Closing out 2025 is “Padma’s All American: Tales, Travels, and Recipes from Taste the Nation and Beyond: A Cookbook,” a reminder that in these polarizing times within a seemingly un-united US, breaking bread really might be our only human connection left. Each page serves as a heaping — and healing — helping of hope.

“The book you have before you is a personal one, a record of my last seven years of eating, traveling and exploring. Much of this time was spent in cities and towns all over America, eating my way through our country as I filmed the shows ‘Top Chef’ and ‘Taste the Nation’,” the introduction states.

“Top Chef,” the Emmy, James Beard and Critics Choice Award-winning series, which began in 2006, is what really got Padma Lakshmi on the food map.

“Taste the Nation,” of course, is “a show for immigrants to tell their own stories, as they saw fit, and its success owes everything to the people who invited us into their communities, their homes, and their lives,” she writes.

Working with producer David Shadrack Smith, she began developing a television series that explored American immigration through cuisine, revealing how deeply immigrant food traditions shaped what people considered American today.

She was the consistent face and voice of reason — curious and encouraging to those she encountered.

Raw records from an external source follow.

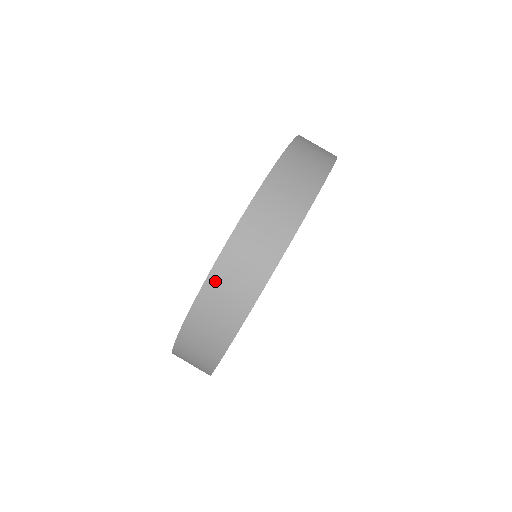
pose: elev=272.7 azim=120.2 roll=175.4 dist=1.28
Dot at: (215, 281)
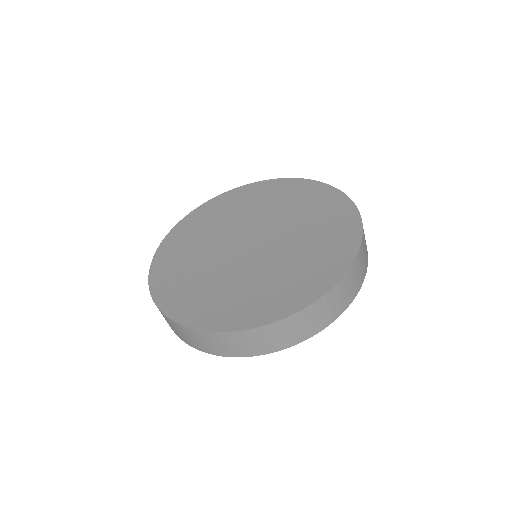
Dot at: (248, 334)
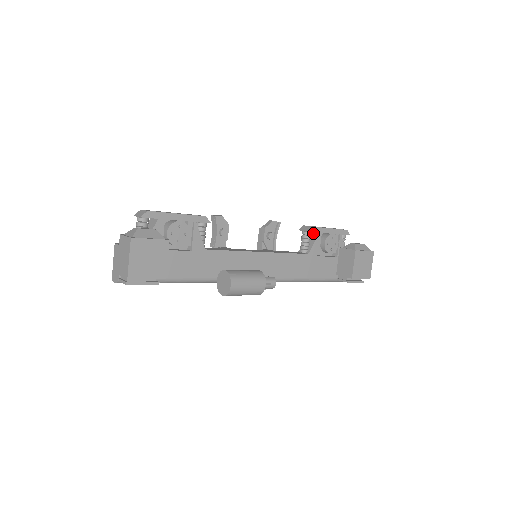
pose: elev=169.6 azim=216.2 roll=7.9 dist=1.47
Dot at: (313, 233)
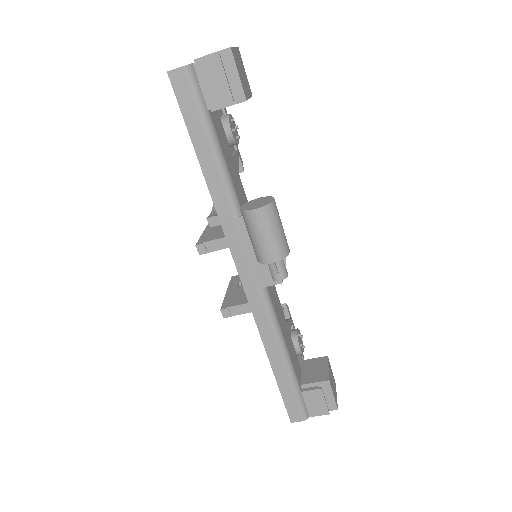
Dot at: occluded
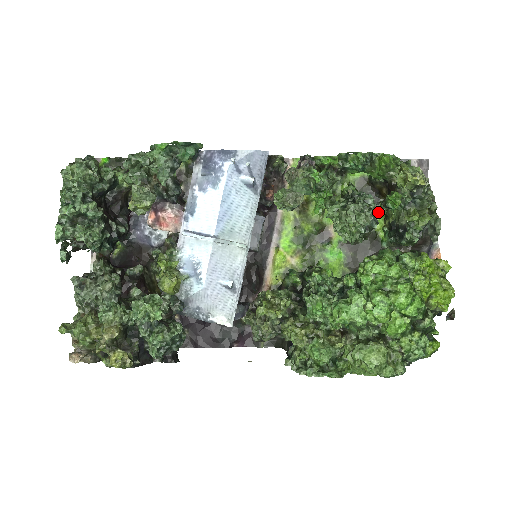
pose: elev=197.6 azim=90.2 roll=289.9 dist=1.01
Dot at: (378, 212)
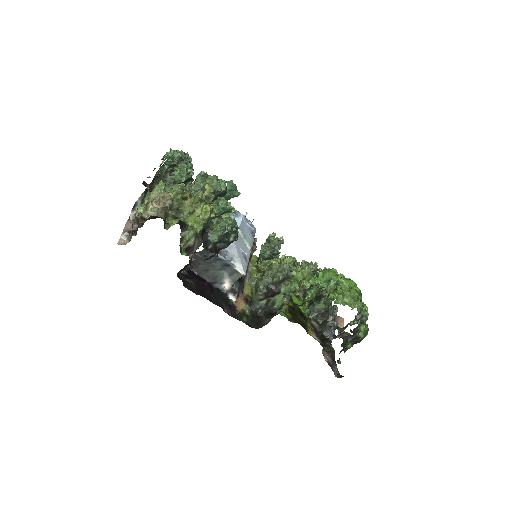
Dot at: (298, 301)
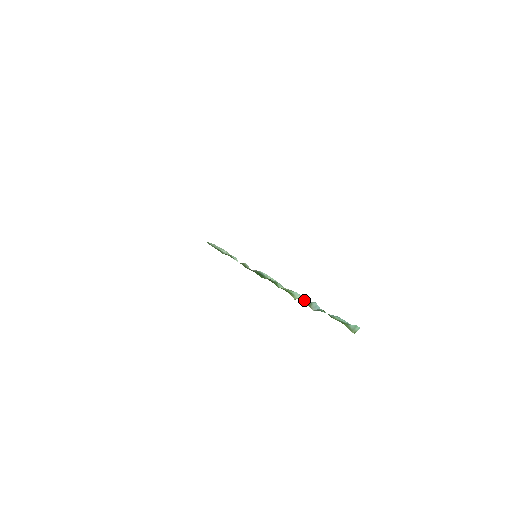
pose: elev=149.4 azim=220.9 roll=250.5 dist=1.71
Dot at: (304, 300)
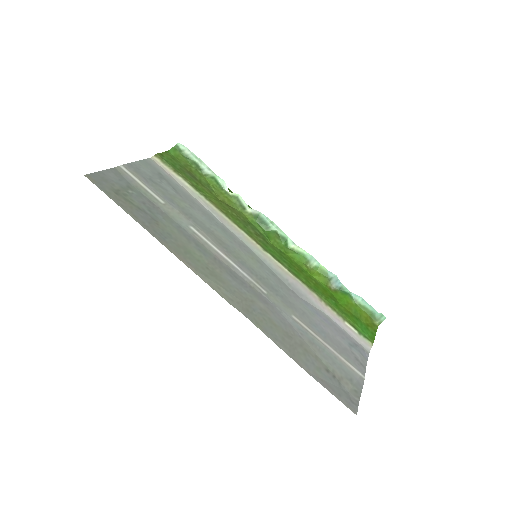
Dot at: (322, 272)
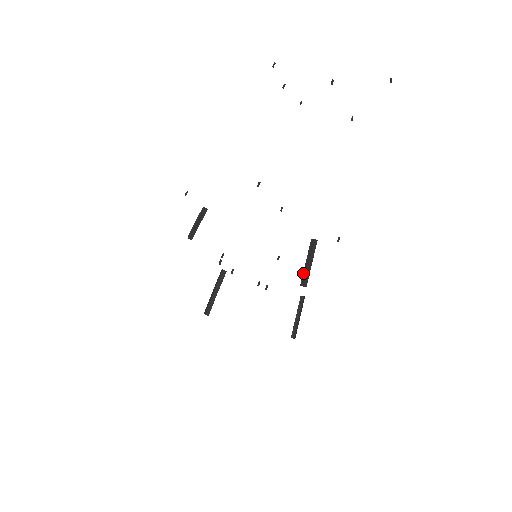
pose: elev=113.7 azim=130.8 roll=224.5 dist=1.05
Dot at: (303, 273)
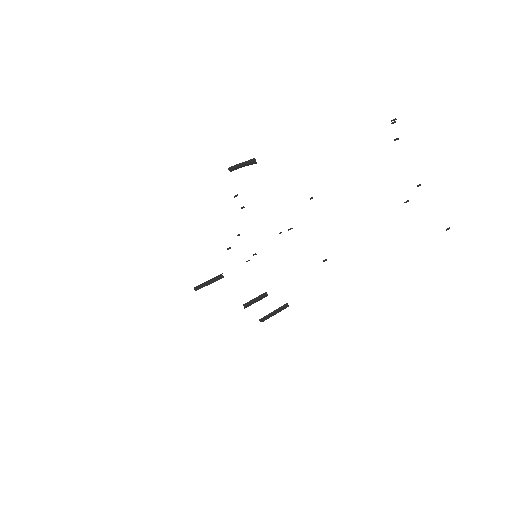
Dot at: (266, 315)
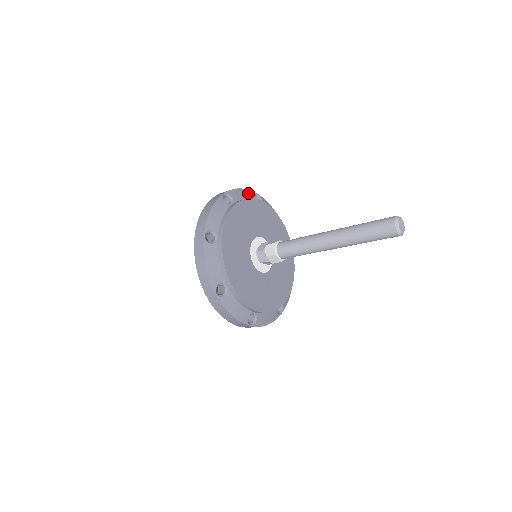
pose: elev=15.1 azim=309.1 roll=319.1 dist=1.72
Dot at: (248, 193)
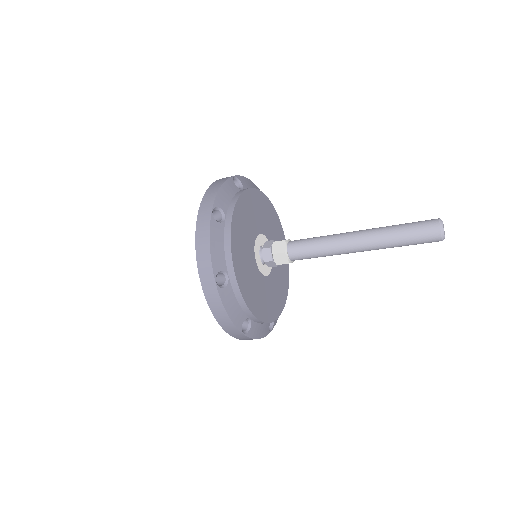
Dot at: (255, 187)
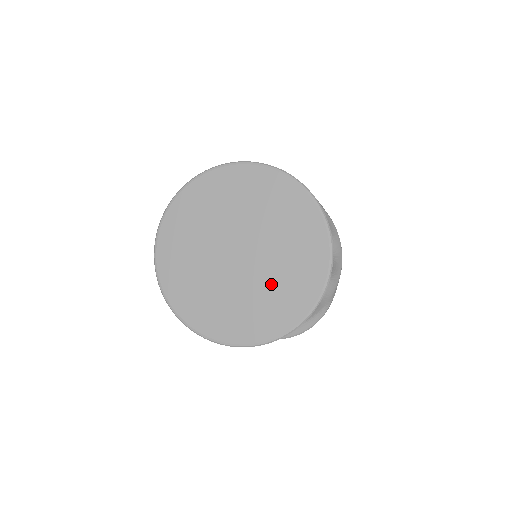
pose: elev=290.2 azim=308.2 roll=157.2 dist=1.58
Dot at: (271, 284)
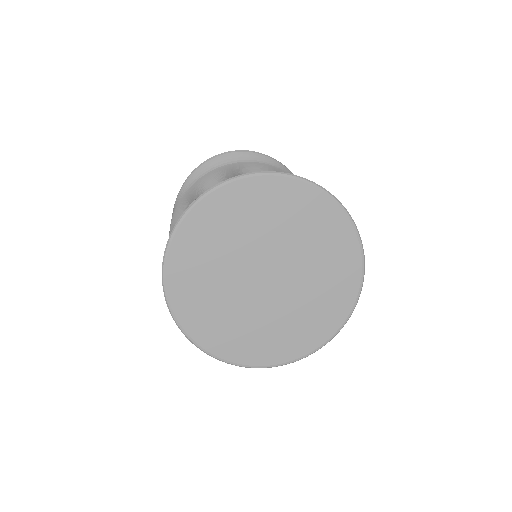
Dot at: (304, 303)
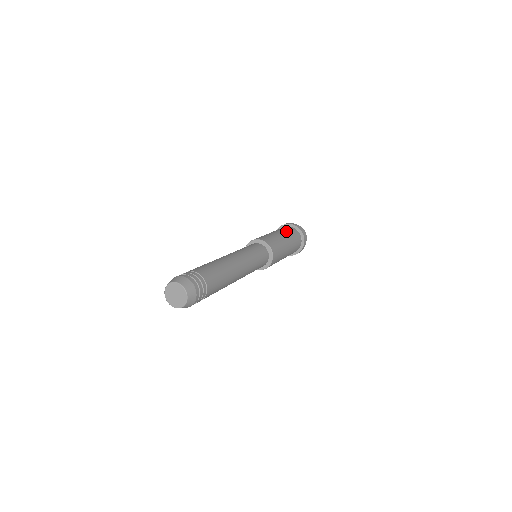
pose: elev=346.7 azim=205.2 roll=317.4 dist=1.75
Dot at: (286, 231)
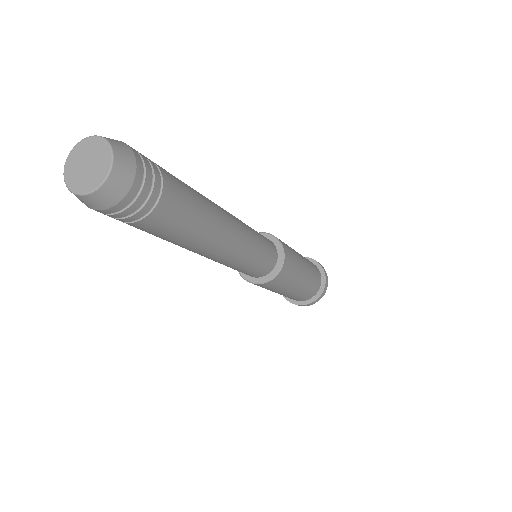
Dot at: occluded
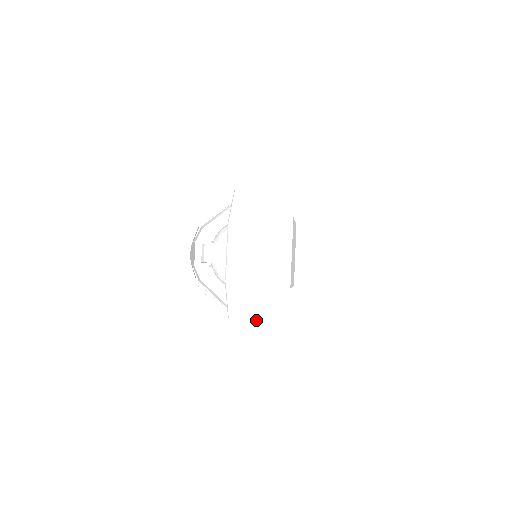
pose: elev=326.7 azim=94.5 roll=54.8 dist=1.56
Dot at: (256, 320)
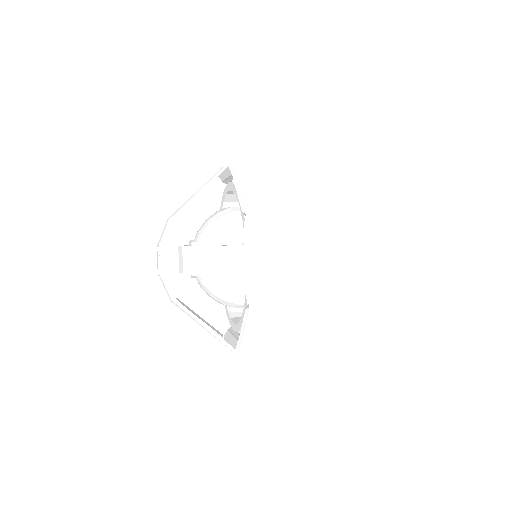
Dot at: (277, 349)
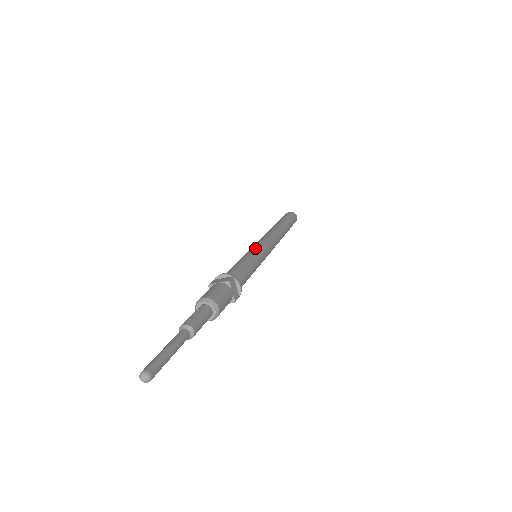
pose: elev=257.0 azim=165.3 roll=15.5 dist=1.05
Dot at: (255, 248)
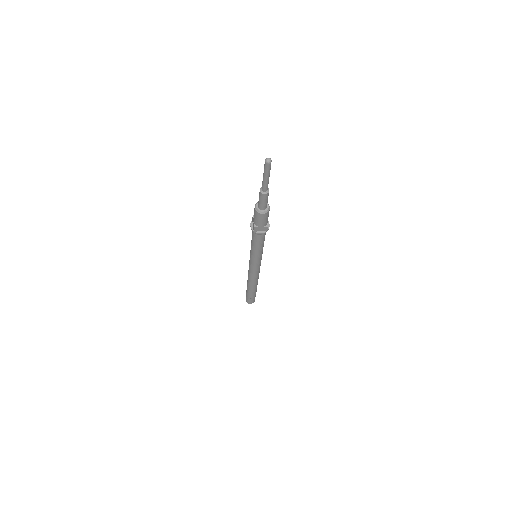
Dot at: occluded
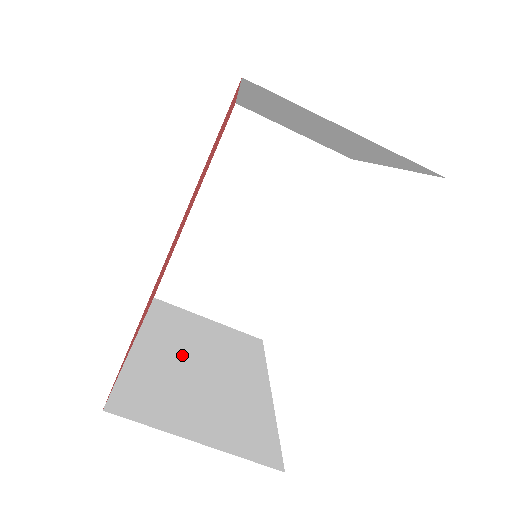
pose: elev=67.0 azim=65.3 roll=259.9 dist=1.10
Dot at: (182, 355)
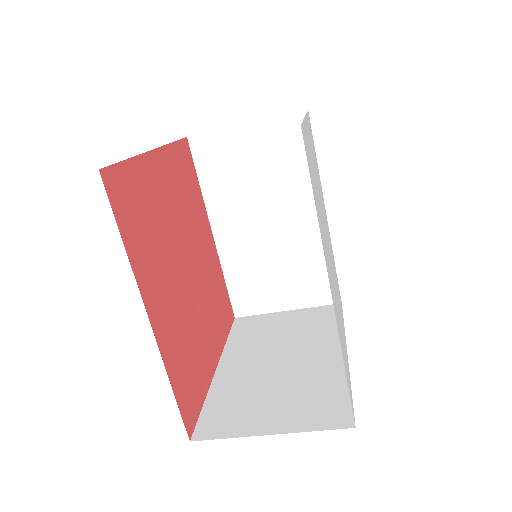
Dot at: (259, 360)
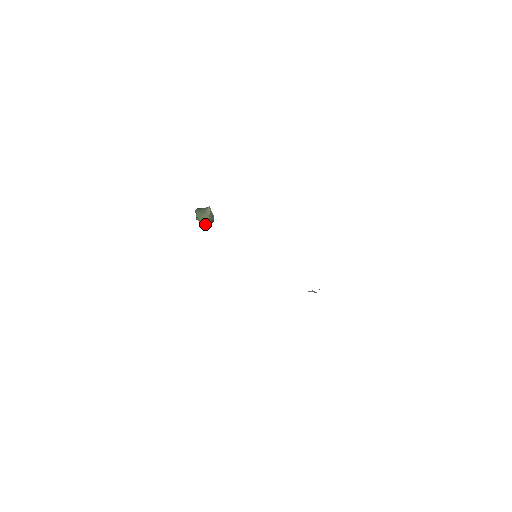
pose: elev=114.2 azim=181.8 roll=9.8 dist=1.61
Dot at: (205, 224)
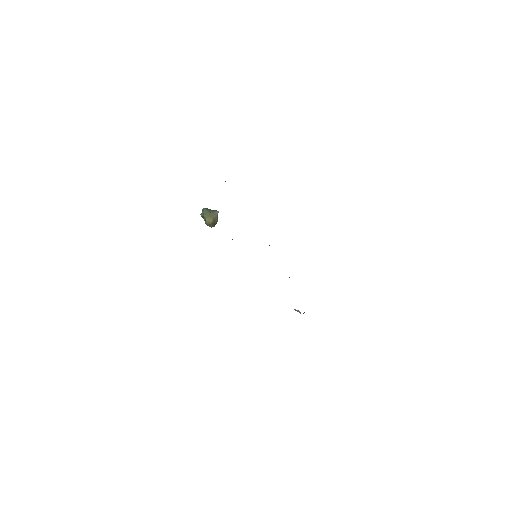
Dot at: (207, 223)
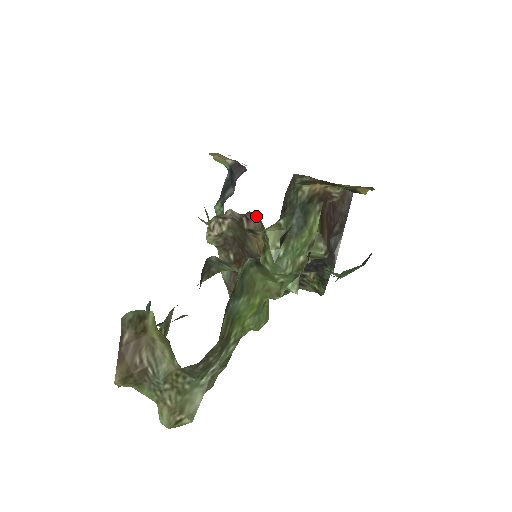
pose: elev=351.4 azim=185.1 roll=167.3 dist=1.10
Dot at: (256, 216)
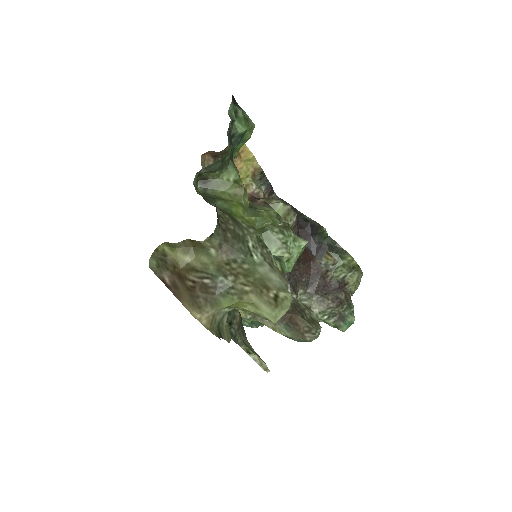
Dot at: occluded
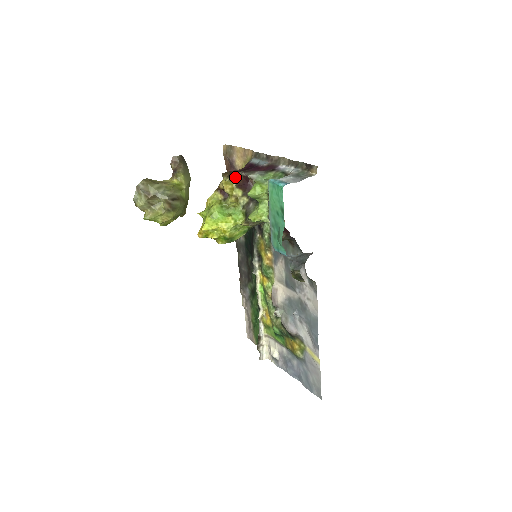
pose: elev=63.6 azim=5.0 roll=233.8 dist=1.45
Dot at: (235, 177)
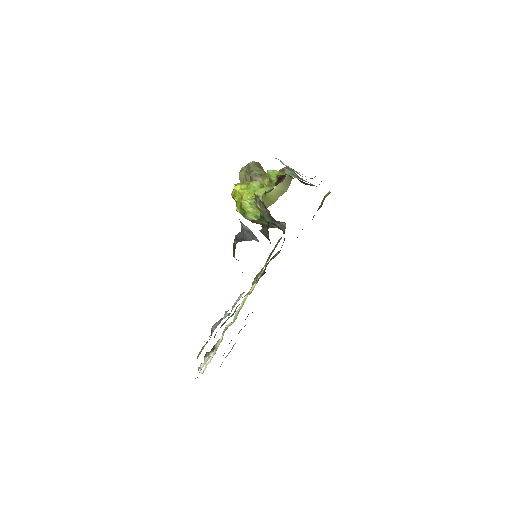
Dot at: occluded
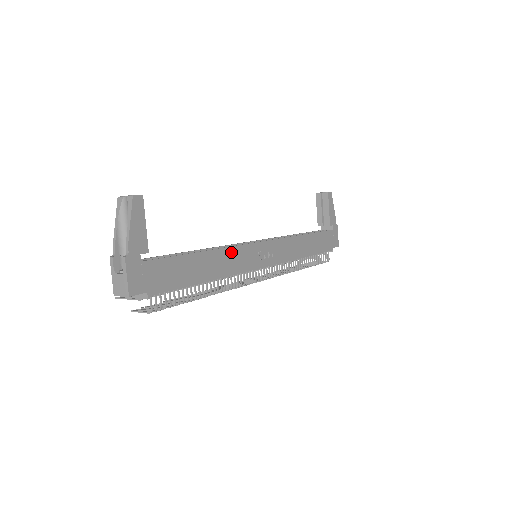
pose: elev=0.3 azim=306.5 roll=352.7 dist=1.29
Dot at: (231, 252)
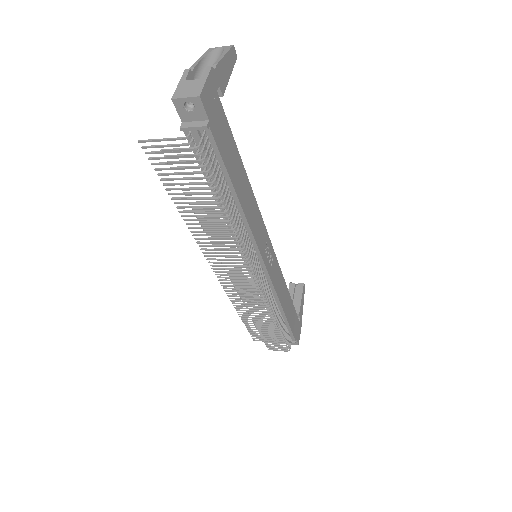
Dot at: (256, 208)
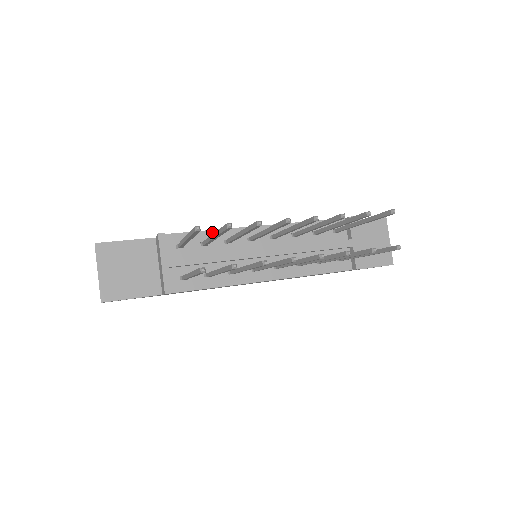
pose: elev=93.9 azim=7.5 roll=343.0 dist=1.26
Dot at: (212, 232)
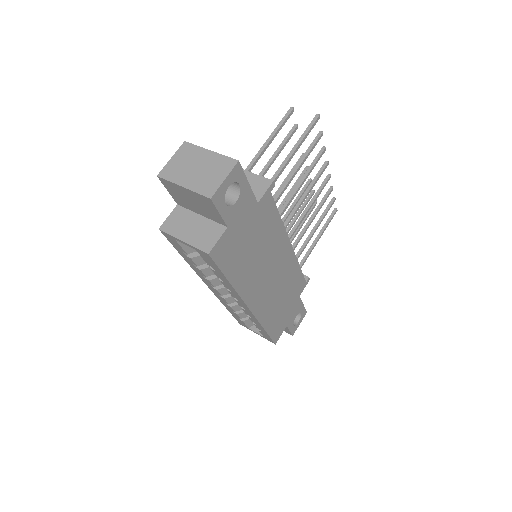
Dot at: occluded
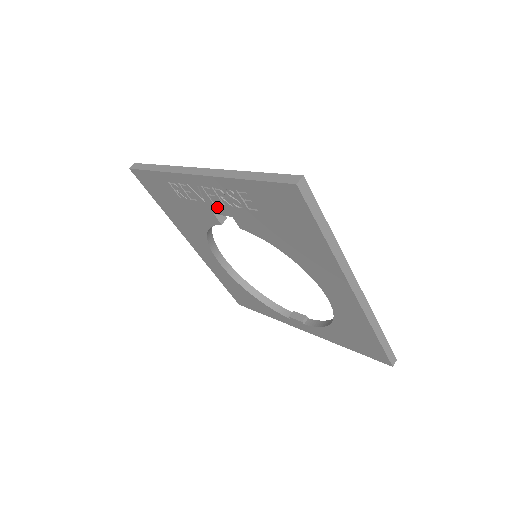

Lakshmi notes that Americans now buy more salsa and sriracha than ketchup, and dishes like pad Thai, sushi, bubble tea, burritos and bagels are as American as apple pie — which, ironically, contains no ingredients indigenous to North America. Even the apples in the apple pie came from immigrants.

For her, the true story of American food proves that immigration is not an outside influence but the foundation of the country’s culinary identity.

“If I think about what’s really American … it’s the Appalachian ramp salt that I now sprinkle on top of my Indian plum chaat,” she writes.

In this book Lakshmi tells the tale of how her mother arrived in the US as an immigrant from India in 1972 to seek “a better life.”

Her mother, a nurse in New York, worked for two years before Lakshmi was brought to the US from India. At 4 years old, Lakshmi journeyed alone on the 19-hour flight.

America became home.

Now, with visibility as a model and with a noticeable scar on her arm (following a horrific car accident), she is using her platform for good once again.

Lakshmi is merging her immigrant advocacy with her long career in food media.

The photo of her on the cover, joined by a large American flag, is loud, proud and intentional.

The book contains pages dedicated to ingredients and their uses, actual recipes and, most deliciously, the stories of how those cooks came to be.